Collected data

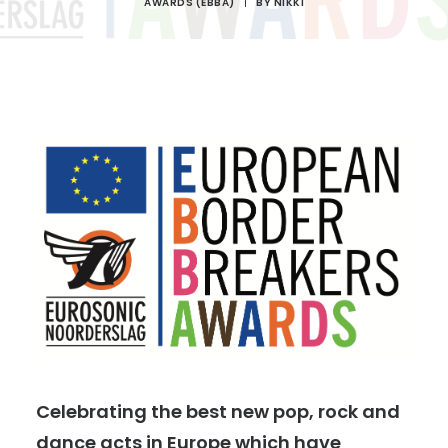
AWARDS (EBBA)
|
BY
NIKKI
Celebrating the best new pop, rock and
dance acts in Europe which have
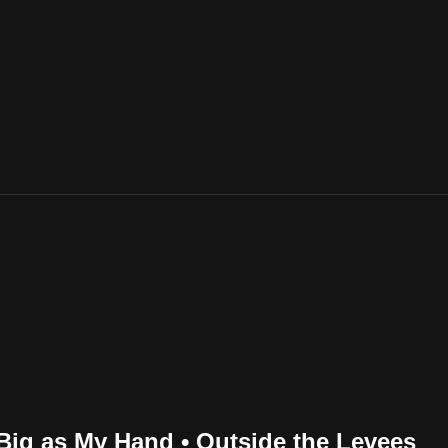
Big as My Hand • Outside the Levees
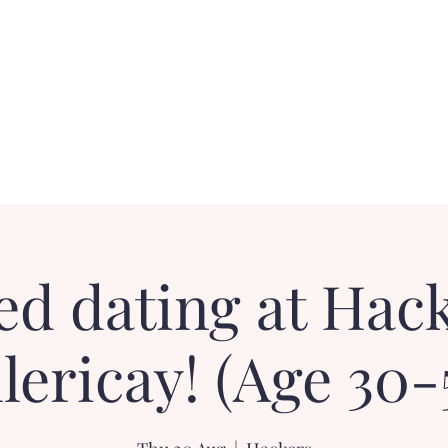
Contact
FAQ
Loyalty Dater!
Gift Card
ed dating at Hack
llericay! (Age 30-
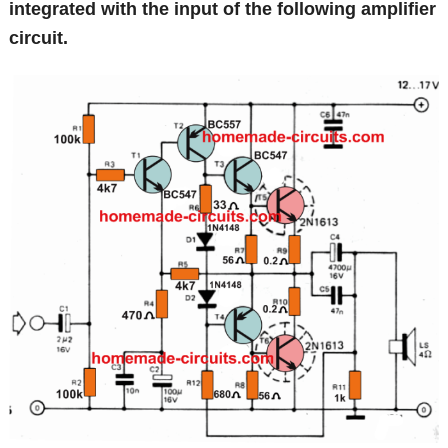
integrated with the input of the following amplifier
circuit.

• _DIRECTIONS FOR THIS TASK_: In the copy, no picture may appear; the records themselves must be output exactly.

• _WRITTEN SOLUTION_:
AWARDS (EBBA)
|
BY
NIKKI
Celebrating the best new pop, rock and
dance acts in Europe which have
Big as My Hand • Outside the Levees
Contact
FAQ
Loyalty Dater!
Gift Card
ed dating at Hack
llericay! (Age 30-
integrated with the input of the following amplifier
circuit.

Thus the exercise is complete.